▶ [Reading passage]:
════

In the second action, this action, plaintiff added as defendants Bonded and Hans Lowey (president of both Forest and Bonded), and, in addition, added as a defendant one of the defendants’ attorneys, Mr. Goldstein. The complaint in the second action, paragraph for paragraph, contained the identical claim of patent infringement recited in the first action. In addition, it alleged causes of action against Mr. Goldstein for libel and unethical conduct. Further, the complaint in the second action contained allegations referring to the earliest action in 1956 in the Supreme Court of New York and sought to set aside the stipulation of settlement disposing of that action on the grounds of alleged misrepresentations.

════

▶ [Problem set]:
a: From the excerpt on the patent suit above, list every party the plaintiff added as a defendant in the second action.
b: According to the excerpt on the patent suit, on what grounds did the second complaint seek to set aside the 1956 stipulation of settlement?
c: Carry the excerpt on the patent suit forward from its final sentence.

════

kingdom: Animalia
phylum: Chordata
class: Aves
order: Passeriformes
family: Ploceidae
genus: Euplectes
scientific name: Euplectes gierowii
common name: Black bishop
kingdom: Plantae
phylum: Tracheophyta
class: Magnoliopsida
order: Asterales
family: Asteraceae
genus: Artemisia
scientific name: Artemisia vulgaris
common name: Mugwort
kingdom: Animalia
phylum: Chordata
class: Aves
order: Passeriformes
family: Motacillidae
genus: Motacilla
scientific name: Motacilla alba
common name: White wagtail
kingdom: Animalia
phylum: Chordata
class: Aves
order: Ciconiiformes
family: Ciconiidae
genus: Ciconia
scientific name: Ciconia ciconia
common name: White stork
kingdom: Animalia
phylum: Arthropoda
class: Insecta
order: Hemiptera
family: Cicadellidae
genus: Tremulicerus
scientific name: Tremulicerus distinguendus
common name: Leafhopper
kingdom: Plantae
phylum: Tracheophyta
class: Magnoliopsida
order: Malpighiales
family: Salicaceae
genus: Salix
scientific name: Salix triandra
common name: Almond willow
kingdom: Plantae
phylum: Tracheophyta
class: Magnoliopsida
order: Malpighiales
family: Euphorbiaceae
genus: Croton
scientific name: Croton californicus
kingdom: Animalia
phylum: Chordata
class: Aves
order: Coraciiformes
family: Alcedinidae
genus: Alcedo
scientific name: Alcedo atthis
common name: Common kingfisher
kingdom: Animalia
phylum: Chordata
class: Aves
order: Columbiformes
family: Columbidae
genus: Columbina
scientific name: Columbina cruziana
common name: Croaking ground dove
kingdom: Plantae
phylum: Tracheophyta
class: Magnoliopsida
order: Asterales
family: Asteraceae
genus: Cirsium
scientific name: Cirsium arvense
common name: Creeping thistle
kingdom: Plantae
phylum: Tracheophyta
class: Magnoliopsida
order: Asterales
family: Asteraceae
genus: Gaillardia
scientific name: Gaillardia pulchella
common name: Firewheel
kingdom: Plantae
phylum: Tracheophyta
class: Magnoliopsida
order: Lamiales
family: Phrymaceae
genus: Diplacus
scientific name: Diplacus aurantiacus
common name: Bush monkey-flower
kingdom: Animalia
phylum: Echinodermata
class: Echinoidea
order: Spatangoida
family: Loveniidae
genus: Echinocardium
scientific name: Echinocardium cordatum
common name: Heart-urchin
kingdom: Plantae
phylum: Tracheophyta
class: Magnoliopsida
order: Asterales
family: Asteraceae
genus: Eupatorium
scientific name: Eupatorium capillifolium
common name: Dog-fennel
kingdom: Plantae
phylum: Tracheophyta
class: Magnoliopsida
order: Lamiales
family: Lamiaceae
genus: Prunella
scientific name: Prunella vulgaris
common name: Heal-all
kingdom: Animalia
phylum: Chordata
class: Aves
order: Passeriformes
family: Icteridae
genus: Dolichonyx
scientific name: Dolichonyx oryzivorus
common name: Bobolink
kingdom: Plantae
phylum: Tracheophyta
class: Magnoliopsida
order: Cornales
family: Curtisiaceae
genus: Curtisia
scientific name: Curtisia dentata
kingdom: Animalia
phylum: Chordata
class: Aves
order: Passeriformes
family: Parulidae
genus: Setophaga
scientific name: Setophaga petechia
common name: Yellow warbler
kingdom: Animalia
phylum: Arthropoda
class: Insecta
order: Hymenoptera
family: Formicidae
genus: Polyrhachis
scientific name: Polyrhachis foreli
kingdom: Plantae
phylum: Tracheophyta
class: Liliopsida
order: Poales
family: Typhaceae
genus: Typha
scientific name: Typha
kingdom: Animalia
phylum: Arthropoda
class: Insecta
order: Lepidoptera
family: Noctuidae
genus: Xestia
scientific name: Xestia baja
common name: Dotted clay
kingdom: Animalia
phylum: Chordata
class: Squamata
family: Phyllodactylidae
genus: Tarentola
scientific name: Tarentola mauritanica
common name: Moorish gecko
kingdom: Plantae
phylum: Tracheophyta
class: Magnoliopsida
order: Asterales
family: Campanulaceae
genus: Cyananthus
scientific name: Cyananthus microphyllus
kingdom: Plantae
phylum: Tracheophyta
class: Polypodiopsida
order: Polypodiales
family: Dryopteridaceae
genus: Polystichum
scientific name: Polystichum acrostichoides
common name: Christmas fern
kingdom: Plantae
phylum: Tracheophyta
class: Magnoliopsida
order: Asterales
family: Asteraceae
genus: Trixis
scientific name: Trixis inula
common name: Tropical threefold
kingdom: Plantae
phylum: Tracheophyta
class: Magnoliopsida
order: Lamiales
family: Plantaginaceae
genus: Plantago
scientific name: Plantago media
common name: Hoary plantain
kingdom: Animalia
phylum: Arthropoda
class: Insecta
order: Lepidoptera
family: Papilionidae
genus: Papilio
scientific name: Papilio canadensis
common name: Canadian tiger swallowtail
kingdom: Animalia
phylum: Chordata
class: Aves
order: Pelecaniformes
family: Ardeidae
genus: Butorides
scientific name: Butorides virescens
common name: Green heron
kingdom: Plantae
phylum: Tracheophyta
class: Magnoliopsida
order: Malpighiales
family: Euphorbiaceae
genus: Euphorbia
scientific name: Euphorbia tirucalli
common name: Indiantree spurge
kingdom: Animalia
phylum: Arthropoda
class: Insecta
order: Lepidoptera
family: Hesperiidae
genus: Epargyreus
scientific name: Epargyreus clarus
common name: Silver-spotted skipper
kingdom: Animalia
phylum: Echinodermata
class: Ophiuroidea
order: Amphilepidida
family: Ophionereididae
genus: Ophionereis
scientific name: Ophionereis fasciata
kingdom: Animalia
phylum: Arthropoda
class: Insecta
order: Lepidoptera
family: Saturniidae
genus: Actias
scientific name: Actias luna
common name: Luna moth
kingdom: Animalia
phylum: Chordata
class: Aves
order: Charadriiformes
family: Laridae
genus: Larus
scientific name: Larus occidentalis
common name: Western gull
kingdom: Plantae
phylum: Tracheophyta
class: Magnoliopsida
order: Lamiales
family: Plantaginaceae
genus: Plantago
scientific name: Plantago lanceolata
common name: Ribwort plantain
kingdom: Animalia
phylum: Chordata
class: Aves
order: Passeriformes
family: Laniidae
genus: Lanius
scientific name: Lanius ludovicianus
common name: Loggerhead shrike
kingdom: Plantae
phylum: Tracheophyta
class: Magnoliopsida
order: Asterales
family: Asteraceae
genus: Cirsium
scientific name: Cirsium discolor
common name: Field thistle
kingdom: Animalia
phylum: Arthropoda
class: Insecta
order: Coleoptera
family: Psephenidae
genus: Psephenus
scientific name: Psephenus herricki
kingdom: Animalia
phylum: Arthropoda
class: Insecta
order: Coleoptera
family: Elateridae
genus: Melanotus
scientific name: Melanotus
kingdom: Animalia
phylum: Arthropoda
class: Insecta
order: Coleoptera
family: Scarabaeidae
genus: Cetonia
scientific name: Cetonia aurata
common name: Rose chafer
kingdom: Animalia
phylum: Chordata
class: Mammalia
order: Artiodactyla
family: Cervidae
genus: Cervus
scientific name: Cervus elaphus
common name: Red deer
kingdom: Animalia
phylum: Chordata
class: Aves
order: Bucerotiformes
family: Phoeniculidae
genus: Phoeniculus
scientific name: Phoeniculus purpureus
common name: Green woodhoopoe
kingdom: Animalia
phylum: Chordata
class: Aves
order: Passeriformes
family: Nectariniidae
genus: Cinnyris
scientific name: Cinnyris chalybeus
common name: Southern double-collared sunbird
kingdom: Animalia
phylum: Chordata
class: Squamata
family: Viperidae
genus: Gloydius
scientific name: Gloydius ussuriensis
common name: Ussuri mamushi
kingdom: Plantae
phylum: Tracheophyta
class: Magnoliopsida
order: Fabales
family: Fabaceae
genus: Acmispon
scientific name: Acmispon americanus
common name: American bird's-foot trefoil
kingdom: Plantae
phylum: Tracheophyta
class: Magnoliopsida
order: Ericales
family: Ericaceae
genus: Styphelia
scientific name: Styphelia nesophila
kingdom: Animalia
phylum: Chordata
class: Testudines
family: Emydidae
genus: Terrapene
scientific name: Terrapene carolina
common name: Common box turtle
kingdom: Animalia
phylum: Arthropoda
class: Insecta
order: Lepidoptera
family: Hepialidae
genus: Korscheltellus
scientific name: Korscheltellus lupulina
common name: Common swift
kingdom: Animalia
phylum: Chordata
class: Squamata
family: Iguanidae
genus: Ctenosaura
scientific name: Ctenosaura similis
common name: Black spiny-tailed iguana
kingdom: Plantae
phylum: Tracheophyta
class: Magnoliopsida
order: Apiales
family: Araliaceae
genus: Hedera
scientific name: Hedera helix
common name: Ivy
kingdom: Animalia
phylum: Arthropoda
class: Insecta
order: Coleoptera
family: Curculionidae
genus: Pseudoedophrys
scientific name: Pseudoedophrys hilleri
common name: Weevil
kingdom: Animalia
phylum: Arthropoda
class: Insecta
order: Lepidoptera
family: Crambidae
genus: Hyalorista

════

▶ [Solved problems]:
a: Bonded, Hans Lowey, and Mr. Goldstein

b: On the grounds of alleged misrepresentations.

c:
The complaint in the second action was served on all defendants except Mr. Gold-stein and, prior to the service of the complaint, a copy of the complaint was forwarded by plaintiff’s attorney to Mr. Goldstein at his office informing him that a complaint had been filed. As a result of the allegations made by plaintiff’s attorney, Mr. Goldstein went to the Grievance Committee of the Bar Association and commenced a proceeding against plaintiff’s attorney, Harry Price. In the latter part of 1965, the two actions were pending in this court, as well as a proceeding in the Bar Association.

Throughout all these proceedings plaintiff’s attorney recognized that defendants were represented by the same attorneys and, in fact, forwarded correspondence and papers, including notice of taking depositions and interrogatories, to defendants’ attorneys.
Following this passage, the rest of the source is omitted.